• _GIVEN RECORDS_:

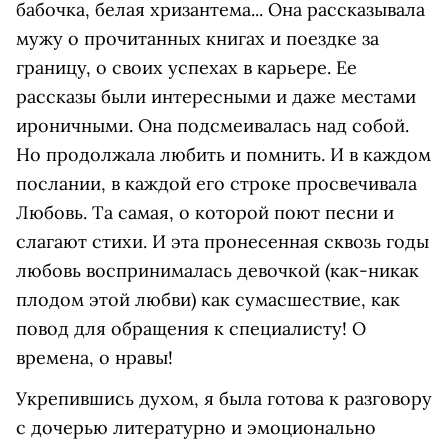
бабочка, белая хризантема... Она рассказывала
мужу о прочитанных книгах и поездке за
границу, о своих успехах в карьере. Ее
рассказы были интересными и даже местами
ироничными. Она подсмеивалась над собой.
Но продолжала любить и помнить. И в каждом
послании, в каждой его строке просвечивала
Любовь. Та самая, о которой поют песни и
слагают стихи. И эта пронесенная сквозь годы
любовь воспринималась девочкой (как-никак
плодом этой любви) как сумасшествие, как
повод для обращения к специалисту! О
времена, о нравы!
Укрепившись духом, я была готова к разговору
с дочерью литературно и эмоционально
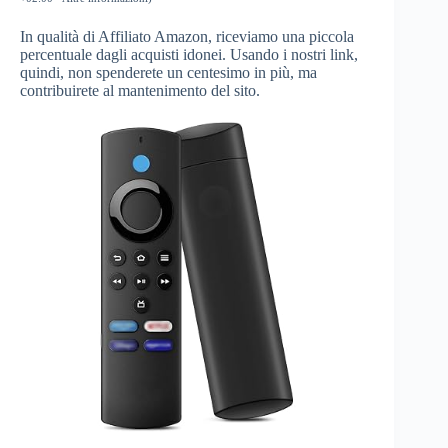
In qualità di Affiliato Amazon, riceviamo una piccola
percentuale dagli acquisti idonei. Usando i nostri link,
quindi, non spenderete un centesimo in più, ma
contribuirete al mantenimento del sito.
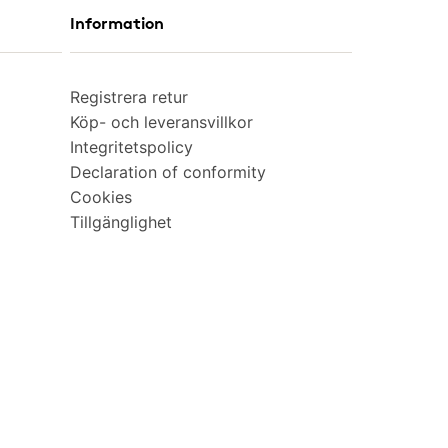
Information
Registrera retur
Köp- och leveransvillkor
Integritetspolicy
Declaration of conformity
Cookies
Tillgänglighet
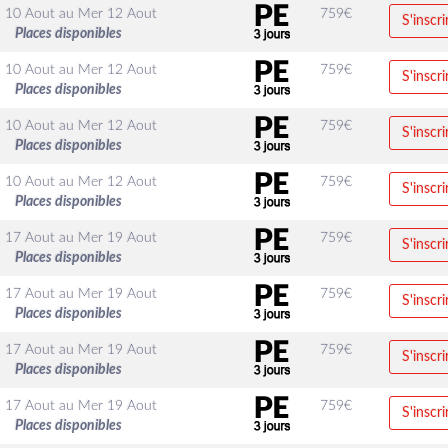
 10 Aout
au
Mer 12 Aout
759
€
S'inscri
Places disponibles
 10 Aout
au
Mer 12 Aout
759
€
S'inscri
Places disponibles
 10 Aout
au
Mer 12 Aout
759
€
S'inscri
Places disponibles
 10 Aout
au
Mer 12 Aout
759
€
S'inscri
Places disponibles
 17 Aout
au
Mer 19 Aout
759
€
S'inscri
Places disponibles
 17 Aout
au
Mer 19 Aout
759
€
S'inscri
Places disponibles
 17 Aout
au
Mer 19 Aout
759
€
S'inscri
Places disponibles
 17 Aout
au
Mer 19 Aout
759
€
S'inscri
Places disponibles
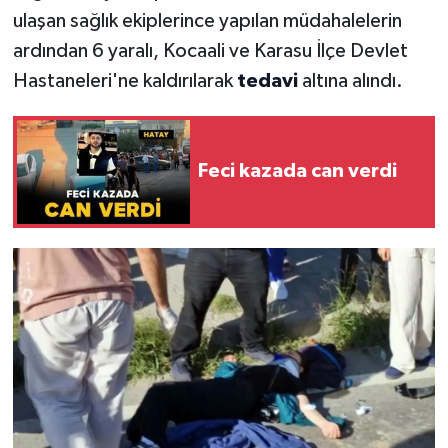
ulaşan sağlık ekiplerince yapılan müdahalelerin
ardından 6 yaralı, Kocaali ve Karasu İlçe Devlet
Hastaneleri'ne kaldırılarak
tedavi
altına alındı.
Feci kazada can verdi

• _TASK DIRECTIONS_: Could you update these lines by changing every "Places disponibles" to "Places limitées", leaving everything else as it is and omitting the pictures from your answer?

• _YOUR RESPONSE_:
бабочка, белая хризантема... Она рассказывала
мужу о прочитанных книгах и поездке за
границу, о своих успехах в карьере. Ее
рассказы были интересными и даже местами
ироничными. Она подсмеивалась над собой.
Но продолжала любить и помнить. И в каждом
послании, в каждой его строке просвечивала
Любовь. Та самая, о которой поют песни и
слагают стихи. И эта пронесенная сквозь годы
любовь воспринималась девочкой (как-никак
плодом этой любви) как сумасшествие, как
повод для обращения к специалисту! О
времена, о нравы!
Укрепившись духом, я была готова к разговору
с дочерью литературно и эмоционально
In qualità di Affiliato Amazon, riceviamo una piccola
percentuale dagli acquisti idonei. Usando i nostri link,
quindi, non spenderete un centesimo in più, ma
contribuirete al mantenimento del sito.
Information
Registrera retur
Köp- och leveransvillkor
Integritetspolicy
Declaration of conformity
Cookies
Tillgänglighet
 10 Aout
au
Mer 12 Aout
759
€
S'inscri
Places limitées
 10 Aout
au
Mer 12 Aout
759
€
S'inscri
Places limitées
 10 Aout
au
Mer 12 Aout
759
€
S'inscri
Places limitées
 10 Aout
au
Mer 12 Aout
759
€
S'inscri
Places limitées
 17 Aout
au
Mer 19 Aout
759
€
S'inscri
Places limitées
 17 Aout
au
Mer 19 Aout
759
€
S'inscri
Places limitées
 17 Aout
au
Mer 19 Aout
759
€
S'inscri
Places limitées
 17 Aout
au
Mer 19 Aout
759
€
S'inscri
Places limitées
ulaşan sağlık ekiplerince yapılan müdahalelerin
ardından 6 yaralı, Kocaali ve Karasu İlçe Devlet
Hastaneleri'ne kaldırılarak
tedavi
altına alındı.
Feci kazada can verdi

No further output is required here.